Lijst van punten

Er zijn 4 punten in «Christus komt langs » waarvan het onderwerp is Vrijheid → de vrijheid die Christus heeft evrworven .

De verantwoordelijkheid van de herders

In de Kerk van God heeft iedereen de plicht om met een steeds grotere trouw naar de leer van Christus te leven. Niemand is daarvan vrijgesteld. Als de herders niet persoonlijk zouden strijden om een zuiver aanvoelend geweten te krijgen en trouw te zijn aan het geloof en de moraal — die de geloofsschat en het gemeenschappelijk erfgoed vormen — dan zouden de profetische woorden van Ezechiël werkelijkheid worden: Mensenkind, gij moet een profetie laten horen tegen de herders van Israël, gij moet een profetie laten horen en aldus tot hen, de herders, spreken: zo spreekt God de Heer: Wee de herders van Israël, die alleen maar voor zichzelf zorgen! Moeten de herders niet voor de schapen zorgen? Gij drinkt hun melk, gij kleedt u in hun wol… Het verzwakte dier versterkt gij niet, het zieke geneest gij niet, het gewonde verbindt gij niet, het verdwaalde brengt gij niet terug en naar het verlorene gaat gij niet zoeken. Gij beheert de dieren met hardheid en geweld (Ez 34, 2-4).

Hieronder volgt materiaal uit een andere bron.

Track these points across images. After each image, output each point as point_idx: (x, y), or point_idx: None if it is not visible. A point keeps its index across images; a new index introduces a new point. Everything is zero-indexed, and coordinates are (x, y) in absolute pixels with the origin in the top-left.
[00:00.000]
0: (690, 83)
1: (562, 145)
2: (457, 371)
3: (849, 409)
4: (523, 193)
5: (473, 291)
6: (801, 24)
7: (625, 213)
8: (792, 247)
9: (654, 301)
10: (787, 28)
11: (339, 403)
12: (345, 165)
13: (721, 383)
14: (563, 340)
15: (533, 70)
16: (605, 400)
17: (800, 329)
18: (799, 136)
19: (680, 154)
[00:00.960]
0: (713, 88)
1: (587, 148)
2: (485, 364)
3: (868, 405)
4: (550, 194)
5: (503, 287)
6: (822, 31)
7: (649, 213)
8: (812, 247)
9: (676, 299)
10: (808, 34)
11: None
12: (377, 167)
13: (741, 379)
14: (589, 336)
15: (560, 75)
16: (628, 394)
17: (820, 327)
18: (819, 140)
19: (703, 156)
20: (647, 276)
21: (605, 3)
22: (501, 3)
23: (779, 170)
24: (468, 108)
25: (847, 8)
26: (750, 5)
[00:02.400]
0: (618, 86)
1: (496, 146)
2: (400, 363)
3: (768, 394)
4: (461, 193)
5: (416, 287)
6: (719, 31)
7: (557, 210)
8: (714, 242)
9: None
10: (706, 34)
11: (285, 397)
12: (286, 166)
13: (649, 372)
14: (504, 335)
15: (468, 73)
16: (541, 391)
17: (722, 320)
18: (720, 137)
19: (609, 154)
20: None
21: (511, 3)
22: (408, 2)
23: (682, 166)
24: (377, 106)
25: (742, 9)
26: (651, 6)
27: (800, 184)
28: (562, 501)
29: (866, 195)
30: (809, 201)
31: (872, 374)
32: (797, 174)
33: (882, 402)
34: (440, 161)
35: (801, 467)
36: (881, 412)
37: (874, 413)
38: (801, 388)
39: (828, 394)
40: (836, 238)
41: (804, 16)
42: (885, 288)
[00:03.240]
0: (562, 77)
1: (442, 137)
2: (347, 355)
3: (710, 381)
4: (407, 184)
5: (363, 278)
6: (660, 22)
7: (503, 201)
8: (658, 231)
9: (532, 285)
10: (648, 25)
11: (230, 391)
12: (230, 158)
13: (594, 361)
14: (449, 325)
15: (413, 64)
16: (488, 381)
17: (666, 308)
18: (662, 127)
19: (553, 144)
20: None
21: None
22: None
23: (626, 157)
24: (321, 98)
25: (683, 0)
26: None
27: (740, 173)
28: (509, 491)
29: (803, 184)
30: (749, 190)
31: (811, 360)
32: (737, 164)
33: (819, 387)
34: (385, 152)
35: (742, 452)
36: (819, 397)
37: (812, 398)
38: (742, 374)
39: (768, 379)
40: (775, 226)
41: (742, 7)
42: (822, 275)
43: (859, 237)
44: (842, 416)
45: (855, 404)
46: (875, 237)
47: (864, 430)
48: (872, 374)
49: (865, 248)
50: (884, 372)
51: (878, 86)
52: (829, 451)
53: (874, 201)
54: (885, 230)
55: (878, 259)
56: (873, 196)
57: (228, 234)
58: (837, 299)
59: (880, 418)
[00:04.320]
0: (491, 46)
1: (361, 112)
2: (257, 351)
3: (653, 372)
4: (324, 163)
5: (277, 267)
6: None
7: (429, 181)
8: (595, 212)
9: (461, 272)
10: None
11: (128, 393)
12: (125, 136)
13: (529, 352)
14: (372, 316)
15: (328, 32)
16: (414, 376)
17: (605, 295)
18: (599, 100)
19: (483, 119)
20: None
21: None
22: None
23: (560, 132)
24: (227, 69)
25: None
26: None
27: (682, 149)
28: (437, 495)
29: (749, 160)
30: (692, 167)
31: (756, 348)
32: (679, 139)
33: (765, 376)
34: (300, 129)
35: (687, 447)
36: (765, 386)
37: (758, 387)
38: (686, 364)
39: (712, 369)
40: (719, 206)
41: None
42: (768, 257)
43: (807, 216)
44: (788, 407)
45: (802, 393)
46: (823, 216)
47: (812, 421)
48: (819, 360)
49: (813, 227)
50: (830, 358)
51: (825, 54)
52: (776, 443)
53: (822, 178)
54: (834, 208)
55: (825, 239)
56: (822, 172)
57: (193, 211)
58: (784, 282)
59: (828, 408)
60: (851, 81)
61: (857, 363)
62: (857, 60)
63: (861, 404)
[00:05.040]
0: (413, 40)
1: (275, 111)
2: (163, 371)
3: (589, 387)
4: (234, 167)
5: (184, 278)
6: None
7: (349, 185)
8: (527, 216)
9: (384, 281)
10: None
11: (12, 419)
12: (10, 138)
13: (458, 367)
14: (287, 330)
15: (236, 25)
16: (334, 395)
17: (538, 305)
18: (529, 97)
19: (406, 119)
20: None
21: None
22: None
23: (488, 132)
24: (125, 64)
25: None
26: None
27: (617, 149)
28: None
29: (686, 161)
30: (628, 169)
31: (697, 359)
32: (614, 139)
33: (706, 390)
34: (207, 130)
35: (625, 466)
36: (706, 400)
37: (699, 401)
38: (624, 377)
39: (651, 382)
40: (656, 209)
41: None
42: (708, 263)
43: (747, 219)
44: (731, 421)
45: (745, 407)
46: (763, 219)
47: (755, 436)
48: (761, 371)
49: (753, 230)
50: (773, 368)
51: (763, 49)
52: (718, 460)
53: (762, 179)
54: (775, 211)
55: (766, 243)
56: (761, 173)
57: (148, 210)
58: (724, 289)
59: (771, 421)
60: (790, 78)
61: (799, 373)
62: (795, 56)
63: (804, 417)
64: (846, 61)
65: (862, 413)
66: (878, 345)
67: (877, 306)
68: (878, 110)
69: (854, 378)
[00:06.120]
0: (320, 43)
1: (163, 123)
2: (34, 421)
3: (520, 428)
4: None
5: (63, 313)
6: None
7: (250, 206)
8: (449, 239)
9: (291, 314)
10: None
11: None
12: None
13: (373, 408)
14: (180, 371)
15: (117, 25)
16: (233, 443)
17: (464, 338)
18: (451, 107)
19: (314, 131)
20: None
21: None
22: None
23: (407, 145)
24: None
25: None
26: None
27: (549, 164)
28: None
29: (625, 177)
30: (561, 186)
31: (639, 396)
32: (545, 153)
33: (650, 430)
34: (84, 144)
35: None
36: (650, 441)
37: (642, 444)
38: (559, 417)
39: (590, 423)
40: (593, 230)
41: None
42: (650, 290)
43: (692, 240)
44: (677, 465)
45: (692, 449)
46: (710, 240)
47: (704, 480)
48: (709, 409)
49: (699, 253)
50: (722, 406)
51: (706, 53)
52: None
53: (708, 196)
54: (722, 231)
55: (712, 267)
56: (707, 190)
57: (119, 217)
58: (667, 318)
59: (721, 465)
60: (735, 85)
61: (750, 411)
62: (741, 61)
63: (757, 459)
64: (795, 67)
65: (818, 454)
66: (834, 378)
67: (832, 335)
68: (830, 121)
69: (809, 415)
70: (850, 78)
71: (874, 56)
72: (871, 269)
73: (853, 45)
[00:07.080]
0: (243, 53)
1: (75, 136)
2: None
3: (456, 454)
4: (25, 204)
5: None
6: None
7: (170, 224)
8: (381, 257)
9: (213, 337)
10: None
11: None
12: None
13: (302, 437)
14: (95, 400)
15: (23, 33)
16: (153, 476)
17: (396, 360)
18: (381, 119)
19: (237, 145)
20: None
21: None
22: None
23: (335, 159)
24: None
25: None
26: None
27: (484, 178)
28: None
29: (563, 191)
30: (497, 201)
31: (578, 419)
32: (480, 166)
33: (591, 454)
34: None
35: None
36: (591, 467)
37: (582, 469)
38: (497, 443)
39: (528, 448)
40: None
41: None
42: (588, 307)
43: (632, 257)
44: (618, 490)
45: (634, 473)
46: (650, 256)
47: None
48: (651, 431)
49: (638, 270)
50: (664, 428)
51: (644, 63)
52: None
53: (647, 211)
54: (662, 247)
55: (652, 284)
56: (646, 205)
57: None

Dat zijn harde verwijten, maar wat veel zwaarder weegt is hoezeer God beledigd wordt wanneer personen die de taak hebben over het geestelijk welzijn van de zielen te waken, deze slecht behandelen en hun het zuivere water van het doopsel onthouden dat de ziel weer gezond zou maken; hun de balsemende olie van het vormsel onthouden dat sterkt; van de rechtspraak die vergeeft; en van het voedsel dat eeuwig leven geeft.

Wanneer dat gebeurt? Zodra de oorlog voor de vrede wordt gestaakt. Wie niet strijdt, stelt zich bloot aan alle mogelijke soorten slavernij die het hart van vlees en bloed in boeien slaan: de slavernij van een uitsluitend menselijke kijk op de dingen, de slavernij van het hongerig streven naar macht en aanzien, de slavernij van de ijdelheid, de slavernij van het geld, de slavernij van de zinnelijkheid…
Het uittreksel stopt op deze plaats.